Public Health Ministry envisions 3 river ambulances for Barima-Waini

─ region mostly accessible by river

─ riverine communities have limited access to regional and district hospitals

DPI, Guyana, Tuesday, September 10, 2019

The Barima-Waini Region is one which has many villages located along rivers and is widely accessible by water. Taking this into consideration, there are plans by the Ministry of Public Health to work along with the Regional Democratic Council (RDC) to have a river ambulance placed in each sub-region.

Although a time for this plan has not been specified, the ministry’s policy level is looking to have all vessels delivered in a short space of time. Just recently, it was announced that the Moruca sub-region will receive its river ambulance shortly.

[Flashback] A river ambulance commissioned for Orealla, last October.

Speaking from a policy perspective, Minister of Public Health, Hon. Volda Lawrence stressed that the ministry has been given the mandate to ensure all Guyanese have adequate access to health care. It is in this regard that these considerations are being made.

The minister said, “Moruca is the first place we are going to give such an ambulance to because we know how they suffer with that creek; so they will have the first one for this region, then we will buy another ambulance which will go to Port Kaituma end that will work between Port Kaituma and Mabaruma and the third ambulance will be bought for Mabaruma.”
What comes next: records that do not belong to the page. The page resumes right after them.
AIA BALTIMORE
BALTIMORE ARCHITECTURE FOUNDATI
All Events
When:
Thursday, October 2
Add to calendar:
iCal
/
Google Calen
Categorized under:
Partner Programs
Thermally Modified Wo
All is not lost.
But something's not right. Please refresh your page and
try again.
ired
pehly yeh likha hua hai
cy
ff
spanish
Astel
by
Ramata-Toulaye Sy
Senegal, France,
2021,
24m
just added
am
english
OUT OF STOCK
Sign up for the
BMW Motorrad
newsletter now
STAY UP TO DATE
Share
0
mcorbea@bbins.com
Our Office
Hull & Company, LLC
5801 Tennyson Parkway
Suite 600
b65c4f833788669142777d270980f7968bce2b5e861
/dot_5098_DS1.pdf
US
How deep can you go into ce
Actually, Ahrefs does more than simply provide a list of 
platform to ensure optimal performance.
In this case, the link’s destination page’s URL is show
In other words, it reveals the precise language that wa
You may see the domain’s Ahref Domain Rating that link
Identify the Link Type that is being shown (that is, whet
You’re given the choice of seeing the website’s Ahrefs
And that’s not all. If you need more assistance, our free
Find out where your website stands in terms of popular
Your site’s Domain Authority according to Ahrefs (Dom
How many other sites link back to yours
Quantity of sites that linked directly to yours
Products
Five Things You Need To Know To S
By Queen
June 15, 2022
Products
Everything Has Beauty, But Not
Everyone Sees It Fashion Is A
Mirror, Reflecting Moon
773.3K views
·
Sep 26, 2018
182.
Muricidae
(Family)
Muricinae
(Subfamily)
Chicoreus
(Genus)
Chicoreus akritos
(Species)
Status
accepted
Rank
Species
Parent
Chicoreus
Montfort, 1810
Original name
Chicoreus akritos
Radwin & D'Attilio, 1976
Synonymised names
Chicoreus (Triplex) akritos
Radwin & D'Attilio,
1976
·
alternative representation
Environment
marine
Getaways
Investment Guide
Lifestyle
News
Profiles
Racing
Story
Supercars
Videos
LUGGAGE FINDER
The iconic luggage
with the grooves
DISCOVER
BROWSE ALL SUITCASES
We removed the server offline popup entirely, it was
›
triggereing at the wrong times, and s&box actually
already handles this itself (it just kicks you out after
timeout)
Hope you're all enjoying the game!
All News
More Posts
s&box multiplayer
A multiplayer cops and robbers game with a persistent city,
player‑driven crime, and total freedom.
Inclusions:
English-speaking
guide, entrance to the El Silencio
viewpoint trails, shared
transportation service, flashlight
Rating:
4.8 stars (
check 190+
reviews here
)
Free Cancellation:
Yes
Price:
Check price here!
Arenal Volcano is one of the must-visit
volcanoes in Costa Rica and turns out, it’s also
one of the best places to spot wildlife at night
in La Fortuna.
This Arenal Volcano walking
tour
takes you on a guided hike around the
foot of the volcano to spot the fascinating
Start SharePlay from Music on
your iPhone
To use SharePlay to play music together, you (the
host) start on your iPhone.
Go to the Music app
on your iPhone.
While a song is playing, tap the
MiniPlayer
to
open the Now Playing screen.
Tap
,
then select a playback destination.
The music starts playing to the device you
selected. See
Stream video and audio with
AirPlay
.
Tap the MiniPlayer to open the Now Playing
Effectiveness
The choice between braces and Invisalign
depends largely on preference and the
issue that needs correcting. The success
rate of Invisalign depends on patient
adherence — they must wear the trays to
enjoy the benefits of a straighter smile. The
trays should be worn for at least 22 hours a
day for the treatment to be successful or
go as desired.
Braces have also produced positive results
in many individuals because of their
It was further explained by the minister that as soon as the Port Kaituma Hospital complex is functioning optimally, the ambulance for that area will work between Mabaruma and the Port Kaituma district while the extra ambulance will be placed in the Waini River to transport emergency cases from villages there.

This will be done to continually narrow the gap in health care delivery which currently exists between the coast and the hinterland. Also, this will cater to more life-saving interventions in this part of the country whether it be an accident victim or a complicated pregnancy.

“In those ambulances, they will have everything to check your heart, your pulse, a stabilizer etc so when we take a patient and put them in there with a nurse they won’t have to wait until they get to the hospital, they can work on that patient on the way,” the minister explained.

The ambulance for Moruca is expected to be handed over to the region by October. This, along with the others to come, will add to other water ambulances that have been given to Regions 6 and 10, where some villages are only accessible by river.  The Ministry of Public Health is pushing efforts to ensure riverine communities have access to specialised emergency services. Also, the ministry will explore, the provision of water ambulances for the Pomeroon in Region 2.